» **Problem requirements**: According to the passage on urban transit productivity, why is annual output for urban transit systems measured as the total miles passengers travel in revenue service? Answer in one to three sentences.

» **Document section**:
○ ○ ○ ○

How do we square this with the decline in overall transit ridership? Presumably, the decline has come from non-work related travel, such as shopping, errands, and social and recreational activities.[4] These are activities where other options could substitute for transit use. Private driving is the most common mode of travel nationwide. Other substitutes can include ride-hailing services, on-line shopping, and social media. Notably, the steady decline in transit ridership nationally since 2014 coincides with the increasing popularity of these information technology-enabled trends.


Frequently Asked Questions

Q: How is this industry defined?

A: Urban transit systems (NAICS 4851) include establishments that transport the general public over regular routes and on regular schedules within a metropolitan area and its adjacent nonurban areas. This definition encompasses various modes of transportation. Our measure of labor productivity includes city buses, commuter buses, bus rapid transit, trolley buses, heavy rail (i.e. subways), light rail, commuter rail, hybrid rail, streetcars, cable cars, and inclined planes.


Q: How is output defined for urban transit systems and what sources are used to calculate it?

A: The BLS productivity program frequently defines the output of transportation industries (such as air transportation and line-haul railroads) as the distance passengers or freight are carried. Urban transit systems conforms to this precedent. Annual output is defined as the total number of miles that passengers travel in revenue service. This data comes from the NTD and is given the acronym PMT (passenger miles traveled).

○ ○ ○ ○

» **Excerpted records**:
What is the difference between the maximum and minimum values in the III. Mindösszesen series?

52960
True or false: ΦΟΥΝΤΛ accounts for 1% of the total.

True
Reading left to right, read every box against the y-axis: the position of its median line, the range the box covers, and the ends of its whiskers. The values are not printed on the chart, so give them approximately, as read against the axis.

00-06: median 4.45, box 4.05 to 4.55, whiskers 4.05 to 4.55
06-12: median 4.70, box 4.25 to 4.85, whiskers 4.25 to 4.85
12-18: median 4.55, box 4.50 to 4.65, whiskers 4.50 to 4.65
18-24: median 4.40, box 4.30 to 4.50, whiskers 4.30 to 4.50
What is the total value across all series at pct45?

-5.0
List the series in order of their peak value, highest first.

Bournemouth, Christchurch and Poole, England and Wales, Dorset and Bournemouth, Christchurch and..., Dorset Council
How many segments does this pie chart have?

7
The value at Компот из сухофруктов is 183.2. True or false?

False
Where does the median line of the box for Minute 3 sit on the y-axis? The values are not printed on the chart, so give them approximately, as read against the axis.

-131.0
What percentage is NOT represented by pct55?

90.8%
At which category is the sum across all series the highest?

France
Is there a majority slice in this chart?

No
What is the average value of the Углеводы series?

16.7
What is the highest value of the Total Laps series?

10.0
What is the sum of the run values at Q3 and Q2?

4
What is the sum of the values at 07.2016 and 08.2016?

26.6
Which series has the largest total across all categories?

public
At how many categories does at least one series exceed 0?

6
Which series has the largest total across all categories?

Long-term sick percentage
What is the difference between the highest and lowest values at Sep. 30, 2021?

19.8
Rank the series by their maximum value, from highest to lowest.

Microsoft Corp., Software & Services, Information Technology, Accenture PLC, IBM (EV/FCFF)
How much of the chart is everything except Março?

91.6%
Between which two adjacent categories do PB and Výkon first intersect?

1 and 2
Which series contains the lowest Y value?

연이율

○ ○ ○ ○

» **Answer box**: The BLS productivity program often defines the output of transportation industries, such as air transportation and line-haul railroads, as the distance passengers or freight are carried. Urban transit systems follow this precedent, so output is measured as passenger miles traveled (PMT), using data from the NTD.